Devo a uma crônica de José Paulo Cavalcanti Filho – ele próprio é objeto natural de estudo sobre Direito e Literatura. Cita as confissões, em carta, de Machado: “O que penso ninguém sabe, é que por muitos anos estudei as leis. Todas as noites. Apaixonadamente, a ponto de estar habilitado a tornar-me advogado”. E continua: “Meu maior desejo é que no futuro alguém me faça justiça. Algum advogado, talvez que o perceba”. Devo também, e principalmente, ao nosso professor de Direito e Literatura Luis da Câmara Cascudo.
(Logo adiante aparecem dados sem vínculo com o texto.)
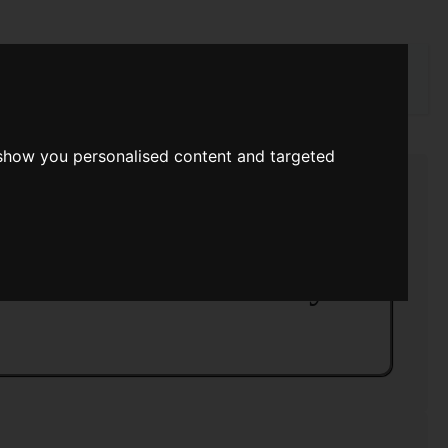
rch
 show you personalised content and targeted
asy And Science Fiction February 1984
ce Fiction February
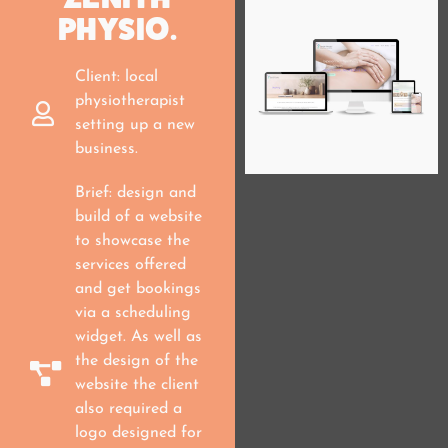
PHYSIO.
Client: local
physiotherapist
setting up a new
business.
Brief: design and
build of a website
to showcase the
services offered
and get bookings
via a scheduling
widget. As well as
the design of the
website the client
also required a
logo designed for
Recebi um honroso convite do Grupo Capitólio, projeto de extensão da Universidade Federal do Rio Grande do Norte, para fazer palestra sobre Ariano Suassuna e o Direito. Imediatamente revisitei o “Auto da Compadecida”, obra-prima em qualquer sentido. Ariano cria um júri no infinito. O juiz é o próprio Deus, o promotor é o demônio e a advogada de defesa Nossa Senhora. A peça tornou-se best-seller, inclusive objeto de adaptações para a TV. Através do humor, esse tribunal do júri é uma profunda crítica social.
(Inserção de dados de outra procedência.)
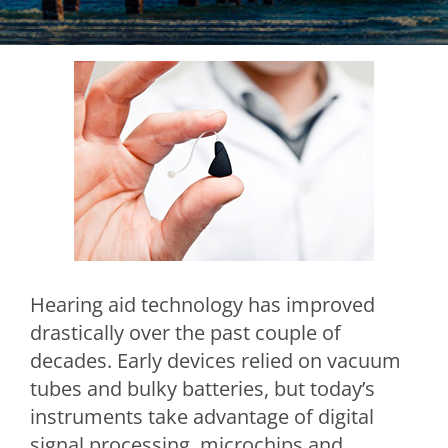
Hearing aid technology has improved
drastically over the past couple of
decades. Early devices relied on vacuum
tubes and bulky batteries, but today’s
instruments take advantage of digital
signal processing, microchips and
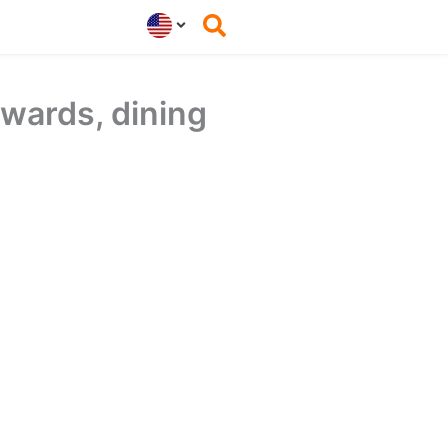
wards, dining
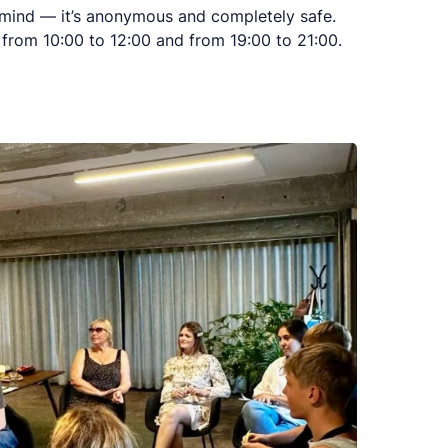
 mind — it’s anonymous and completely safe.
from 10:00 to 12:00 and from 19:00 to 21:00.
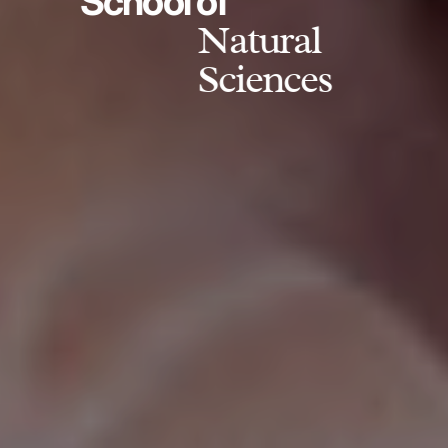
School of
Natural
Sciences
Recordei outros personagens literários que retratam o senso comum e a sabedoria popular, destacando passagens jurídicas. A maior autoridade sobre a vida e a obra de Ariano é o poeta de excelência Carlos Newton Júnior. Ao passar uma temporada em Florença, encontrei numa livraria a tradução da “Compadecida”, adquiri para presenteá-la ao meu amigo especialista. Segundo ele, Ariano ficou encantado, porque se tratava de uma edição pirata.
Ainda menino, Ariano escreveu um conto que tratava de crime de adultério e de vingança. “Uma Mulher Vestida de Sol”, que é “Nossa Senhora do Apocalipse”, retrata uma querela de terras entre fazendeiros. Inclui como personagens um juiz e um delegado.
O jurista Nilo Batista, por feliz acaso nascido em Natal, publicou livro admirável sob o título de “Machado de Assis Criminalista”, revelando sua absoluta competência e refinamento.
Câmara Cascudo é antropólogo insuperável na identificação do brasileiro. Estuda e documenta costumes, alimentação, crenças e crendices, religião, lendas, mitos, superstições, linguagens e gestos, a sabedoria popular. Foi mestre na Literatura e no direito das gentes. Toda sua obra é marcada pelo saber jurídico e por sua inquietação filosófica. Entre outros assuntos, trata o direito como tradição, o direito do cidadão ao silêncio e à liberdade científica. 
Nada era estranho a Cascudo. Na defesa da verdade e da adequação, afirma que Natal tem o direito de possuir uma toponímia digna do seu passado. Como todos os outros luminares citados, ele pouco exerceu funções que indicariam a sua formatura em Direito.
A Literatura é meio eficiente de crítica às Instituições Jurídicas. O que não é pouco.